Montreal Gazette: Feds, Inuit agree on vast new Arctic marine protected area

 In QIA in the News

 

Ottawa and Inuit groups say they’ve reached a deal on a vast new marine protected area in Canada’s Arctic that will directly benefit the people living there.

The agreement makes the waters north of Baffin Island — more than 100,000 square kilometres of some of the richest and most productive seas in the North — one step closer to becoming Canada’s largest protected area.

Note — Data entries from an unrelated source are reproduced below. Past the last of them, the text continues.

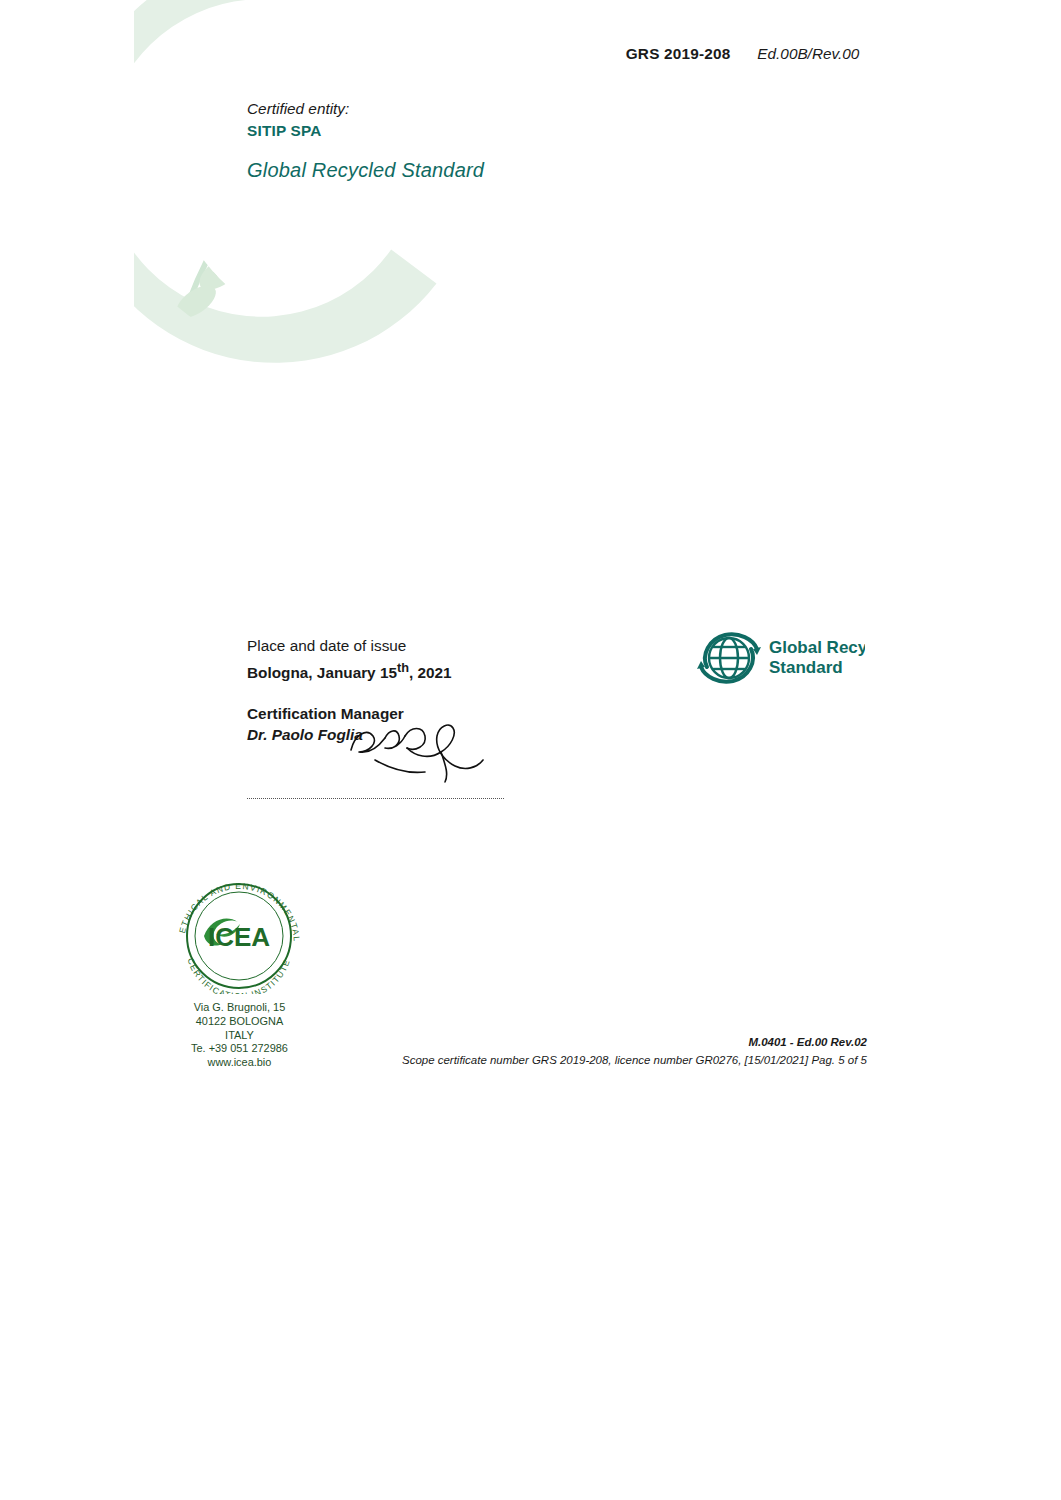GRS 2019-208 Ed.00B/Rev.00
Certified entity:
SITIP SPA
Global Recycled Standard
Place and date of issue
Bologna, January 15th, 2021
Certification Manager
Dr. Paolo Foglia
Global Recycled Standard
ETHICAL AND ENVIRONMENTAL CERTIFICATION INSTITUTE ICEA
Via G. Brugnoli, 15
40122 BOLOGNA
ITALY
Te. +39 051 272986
www.icea.bio
M.0401 - Ed.00 Rev.02
Scope certificate number GRS 2019-208, licence number GR0276, [15/01/2021] Pag. 5 of 5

“This is about the people,” said P.J. Akeeagok of the Qikiqtani Inuit Association, who signed the deal Tuesday in Grise Fiord, Nunavut, with federal Environment Minister Catherine McKenna — the same day an American study called Canada a conservation leader in North America.

Formerly called Lancaster Sound, it is now Tallurutiup Imanga National Marine Conservation Area.

The deal includes jobs as guardians for Inuit in the five Nunavut communities near the area.

The communities also will get their first small-craft harbours to allow people to safely dock and disembark. The deal includes promises of mobile food processing facilities to support local hunters and increase the amount of food they can provide for their communities.

“The potential for Inuit to truly create an economy out of nutritious country food is a game-changer,” said Akeeagok.

He said talks are on track to have Tallurutiup Imanga officially created in March.